Seis perguntas, nesta ordem
Um estudo de viabilidade de parcelamento em área central consolidada responde seis perguntas, e a ordem entre elas importa mais do que a resposta de qualquer uma isolada.
- O que a matrícula diz. Domínio, ônus, área real conferida contra a área registrada, histórico. É a única pergunta que pode encerrar o assunto sozinha.
- O que a lei do município permite naquela zona. Usos, lote mínimo e máximo, coeficiente máximo, e a densidade prevista, que é de onde sai a destinação de áreas públicas.
- Qual figura cabe. Loteamento, desmembramento, condomínio de lotes, ou nenhuma delas. Confirmada nas diretrizes, não escolhida na prancheta.
- Quanto sobra vendável. A fração da seção 02, calculada com o traçado que a Prefeitura indicou, não com o traçado que se gostaria de ter.
- Qual infraestrutura falta de verdade.
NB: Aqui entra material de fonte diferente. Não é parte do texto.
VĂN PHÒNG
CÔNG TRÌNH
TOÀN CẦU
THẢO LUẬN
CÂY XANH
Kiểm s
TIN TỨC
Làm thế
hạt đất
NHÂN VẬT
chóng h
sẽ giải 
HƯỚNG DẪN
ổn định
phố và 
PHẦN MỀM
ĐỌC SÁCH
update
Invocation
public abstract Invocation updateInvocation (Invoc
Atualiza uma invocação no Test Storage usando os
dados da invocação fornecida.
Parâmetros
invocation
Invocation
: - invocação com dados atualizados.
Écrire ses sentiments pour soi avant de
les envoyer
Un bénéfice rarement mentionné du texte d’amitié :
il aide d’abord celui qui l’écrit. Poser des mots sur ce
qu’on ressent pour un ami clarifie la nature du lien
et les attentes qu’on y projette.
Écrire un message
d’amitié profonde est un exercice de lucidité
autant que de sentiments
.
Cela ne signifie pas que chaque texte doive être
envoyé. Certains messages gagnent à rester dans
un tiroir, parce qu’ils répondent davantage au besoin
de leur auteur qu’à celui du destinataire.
Medida em capacidade disponível e declarada, não em existência de rede na testada.
- Só então produto, preço e prazo. Nesta ordem, e não antes, porque as cinco anteriores é que definem o que existe para vender.
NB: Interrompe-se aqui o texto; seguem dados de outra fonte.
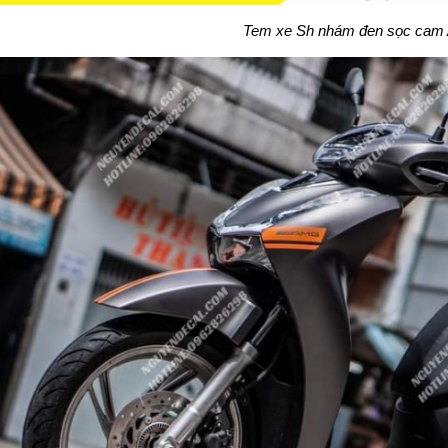
Tem xe Sh nhám đen sọc ca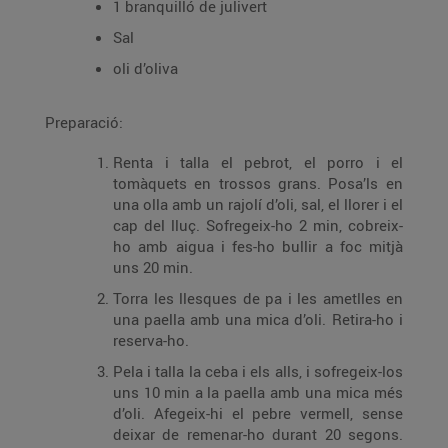
1 branquilló de julivert
Sal
oli d’oliva
Preparació:
Renta i talla el pebrot, el porro i el
tomàquets en trossos grans. Posa’ls en
una olla amb un rajolí d’oli, sal, el llorer i el
cap del lluç. Sofregeix-ho 2 min, cobreix-
ho amb aigua i fes-ho bullir a foc mitjà
uns 20 min.
Torra les llesques de pa i les ametlles en
una paella amb una mica d’oli. Retira-ho i
reserva-ho.
Pela i talla la ceba i els alls, i sofregeix-los
uns 10 min a la paella amb una mica més
d’oli. Afegeix-hi el pebre vermell, sense
deixar de remenar-ho durant 20 segons.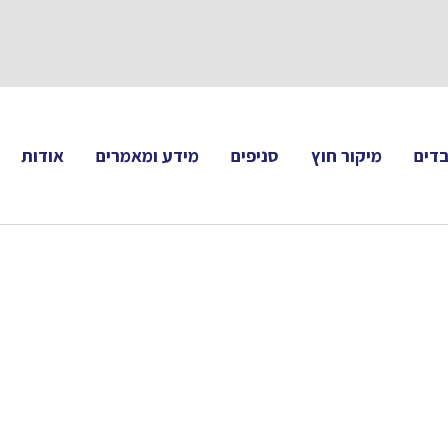
תעקבו 
דים
מיקור חוץ
סניפים
מידע ומאמרים
אודות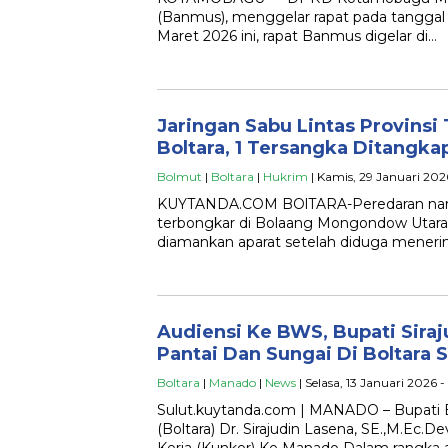
(Banmus), menggelar rapat pada tanggal 
Maret 2026 ini, rapat Banmus digelar di…
Jaringan Sabu Lintas Provinsi
Boltara, 1 Tersangka Ditangka
Bolmut
|
Boltara
|
Hukrim
| Kamis, 29 Januari 2026
KUYTANDA.COM BOlTARA-Peredaran narkot
terbongkar di Bolaang Mongondow Utara. S
diamankan aparat setelah diduga menerim
Audiensi Ke BWS, Bupati Siraj
Pantai Dan Sungai Di Boltara 
Boltara
|
Manado
|
News
| Selasa, 13 Januari 2026 -
Sulut.kuytanda.com | MANADO – Bupati
(Boltara) Dr. Sirajudin Lasena, SE.,M.Ec.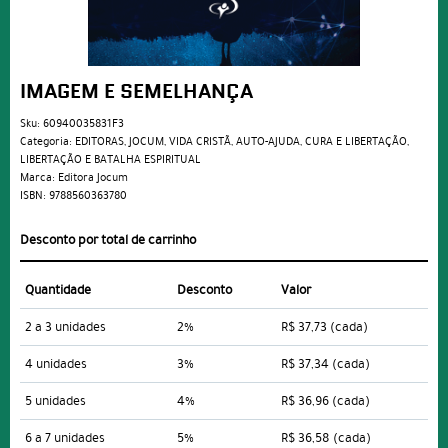
IMAGEM E SEMELHANÇA
Sku:
60940035831F3
Categoria:
EDITORAS
,
JOCUM
,
VIDA CRISTÃ
,
AUTO-AJUDA
,
CURA E LIBERTAÇÃO
,
LIBERTAÇÃO E BATALHA ESPIRITUAL
Marca:
Editora Jocum
ISBN:
9788560363780
Desconto por total de carrinho
Quantidade
Desconto
Valor
2 a 3 unidades
2%
R$ 37,73
(cada)
4 unidades
3%
R$ 37,34
(cada)
5 unidades
4%
R$ 36,96
(cada)
6 a 7 unidades
5%
R$ 36,58
(cada)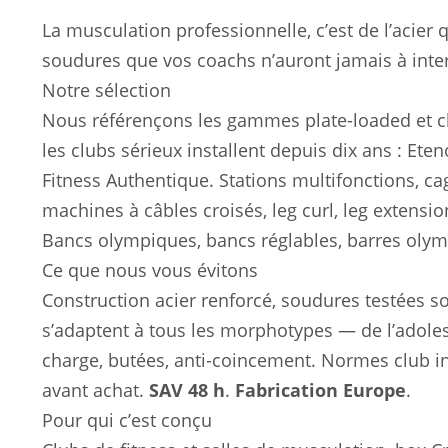
La musculation professionnelle, c’est de l’acier 
soudures que vos coachs n’auront jamais à inte
Notre sélection
Nous référençons les gammes plate-loaded et c
les clubs sérieux installent depuis dix ans : Ete
Fitness Authentique. Stations multifonctions, cag
machines à câbles croisés, leg curl, leg extensio
Bancs olympiques, bancs réglables, barres olympi
Ce que nous vous évitons
Construction acier renforcé, soudures testées 
s’adaptent à tous les morphotypes — de l’adoles
charge, butées, anti-coincement. Normes club in
avant achat.
SAV 48 h
.
Fabrication Europe
.
Pour qui c’est conçu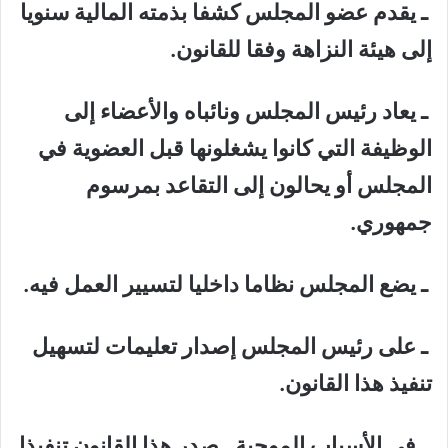
ـ يقدم عضو المجلس كشفا بذمته المالية سنويا
إلى هيئة النزاهة وفقا للقانون.
ـ يعاد رئيس المجلس ونائباه والأعضاء إلى
الوظيفة التي كانوا يشغلونها قبل العضوية في
المجلس أو يحالون إلى التقاعد بمرسوم
جمهوري.
ـ يضع المجلس نظاما داخليا لتسيير العمل فيه.
ـ على رئيس المجلس إصدار تعليمات لتسهيل
تنفيذ هذا القانون.
ـ في الأسباب الموجبة ـ صدر هذا القانون تنفيذا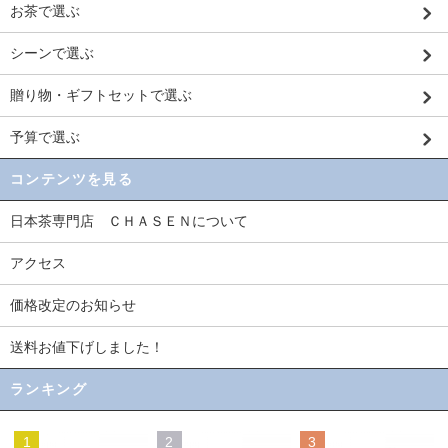
お茶で選ぶ
シーンで選ぶ
贈り物・ギフトセットで選ぶ
予算で選ぶ
コンテンツを見る
日本茶専門店 ＣＨＡＳＥＮについて
アクセス
価格改定のお知らせ
送料お値下げしました！
ランキング
1
2
3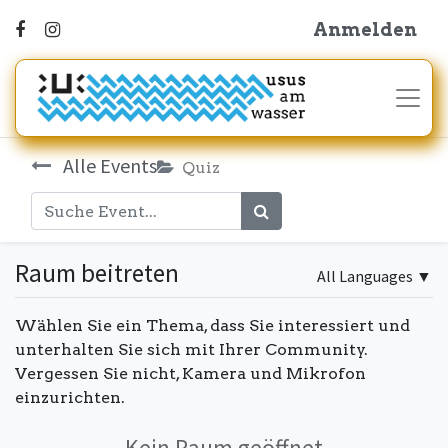
Anmelden
Alle Events
Quiz
Raum beitreten
All Languages
▼
Wählen Sie ein Thema, dass Sie interessiert und
unterhalten Sie sich mit Ihrer Community.
Vergessen Sie nicht, Kamera und Mikrofon
einzurichten.
Kein Raum geöffnet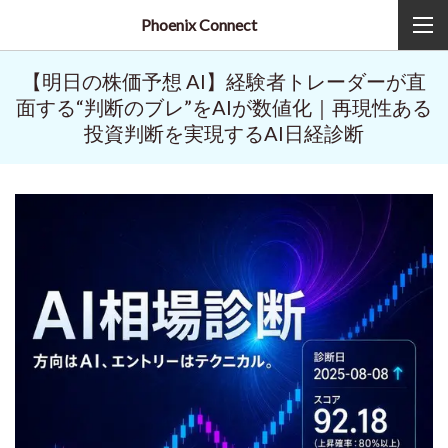
Phoenix Connect
【明日の株価予想 AI】経験者トレーダーが直
面する“判断のブレ”をAIが数値化｜再現性ある
投資判断を実現するAI日経診断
Errar a ordem não deixa o projeto errado. Deixa o projeto caro. E o custo de descobrir tarde não é retrabalho de prancheta: é diretriz vencida, aprovação caduca, registro que não entra e capital parado em terra que ainda não é produto. No centro da cidade, é sempre a terra que está esperando alguém, e nunca o contrário.
Fontes consultadas
Todas as URLs verificadas em 23 de agosto de 2026, no texto compilado oficial.
- Lei 6.766 de 19 de dezembro de 1979, parcelamento do solo urbano, texto oficial, Planalto. Art. 2º, §§ 1º, 2º, 4º, 5º, 7º e 8º; art. 3º, parágrafo único; art. 4º, incisos I, II, III, III-A e III-B e § 1º; arts. 6º e 7º; art. 12, §§ 1º e 3º; art. 18; art. 22.
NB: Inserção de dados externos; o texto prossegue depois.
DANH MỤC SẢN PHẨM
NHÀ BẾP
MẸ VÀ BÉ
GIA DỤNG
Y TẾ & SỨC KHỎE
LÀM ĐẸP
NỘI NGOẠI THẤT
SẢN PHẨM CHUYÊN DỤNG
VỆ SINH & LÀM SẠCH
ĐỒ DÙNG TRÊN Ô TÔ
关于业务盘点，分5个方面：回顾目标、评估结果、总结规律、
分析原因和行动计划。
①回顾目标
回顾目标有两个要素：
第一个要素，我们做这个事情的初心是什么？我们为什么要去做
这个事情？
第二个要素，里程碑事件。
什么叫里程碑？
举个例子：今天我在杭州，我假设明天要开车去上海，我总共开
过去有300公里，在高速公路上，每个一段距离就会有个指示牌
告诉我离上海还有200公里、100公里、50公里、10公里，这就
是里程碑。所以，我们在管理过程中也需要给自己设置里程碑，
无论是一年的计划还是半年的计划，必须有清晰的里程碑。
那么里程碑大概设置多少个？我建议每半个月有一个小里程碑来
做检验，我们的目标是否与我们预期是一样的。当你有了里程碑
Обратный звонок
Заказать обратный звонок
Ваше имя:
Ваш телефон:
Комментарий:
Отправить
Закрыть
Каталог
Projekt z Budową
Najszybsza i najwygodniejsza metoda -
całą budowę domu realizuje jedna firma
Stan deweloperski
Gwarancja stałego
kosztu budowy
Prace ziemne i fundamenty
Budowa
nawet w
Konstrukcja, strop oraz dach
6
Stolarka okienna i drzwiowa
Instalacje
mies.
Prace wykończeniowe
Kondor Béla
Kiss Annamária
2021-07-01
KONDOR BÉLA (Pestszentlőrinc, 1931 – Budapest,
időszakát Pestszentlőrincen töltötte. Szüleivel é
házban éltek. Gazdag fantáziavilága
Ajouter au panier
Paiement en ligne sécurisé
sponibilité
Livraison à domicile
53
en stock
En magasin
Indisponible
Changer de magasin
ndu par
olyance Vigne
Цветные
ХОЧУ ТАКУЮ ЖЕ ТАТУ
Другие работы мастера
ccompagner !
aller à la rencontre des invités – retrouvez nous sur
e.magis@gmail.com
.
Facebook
- Lei 9.785 de 29 de janeiro de 1999, texto oficial, Planalto. Nova redação do art. 4º, inciso I e § 1º, e do parágrafo único do art. 7º da Lei 6.766.
- Lei 10.257 de 10 de julho de 2001, Estatuto da Cidade, texto oficial, Planalto. Art. 5º, parcelamento, edificação ou utilização compulsórios e prazos; art. 46, consórcio imobiliário.
- Lei 10.406 de 10 de janeiro de 2002, Código Civil, texto compilado, Planalto. Art. 1.358-A e §§ 1º a 3º, condomínio de lotes, incluído pela Lei 13.465 de 2017, com redação do § 2º dada pela Lei 14.382 de 2022.
- Lei 13.913 de 25 de novembro de 2019, texto oficial, Planalto. Redução da faixa não edificável ao longo de faixas de domínio de rodovias.
- Lei 14.285 de 29 de dezembro de 2021, texto oficial, Planalto. Faixas não edificáveis ao longo de ferrovias e de águas correntes e dormentes em área urbana consolidada.
Atualizado em 23 de agosto de 2026. Este texto é análise da Arsenic Arquitetos sobre o método do estudo de viabilidade de parcelamento do solo, e não é consulta jurídica, parecer, nem afirmação sobre empreendimento, terreno ou processo específico. Não há aqui projeção de retorno, de preço de lote ou de prazo de aprovação. Os percentuais citados na seção 02 são aritmética de exemplo, e não dado de mercado. Os índices urbanísticos, a destinação de áreas públicas, a largura de faixas não edificáveis em área urbana consolidada e a exigência de anuência estadual dependem do plano diretor e da legislação de cada Município e Estado, e a leitura vale caso a caso.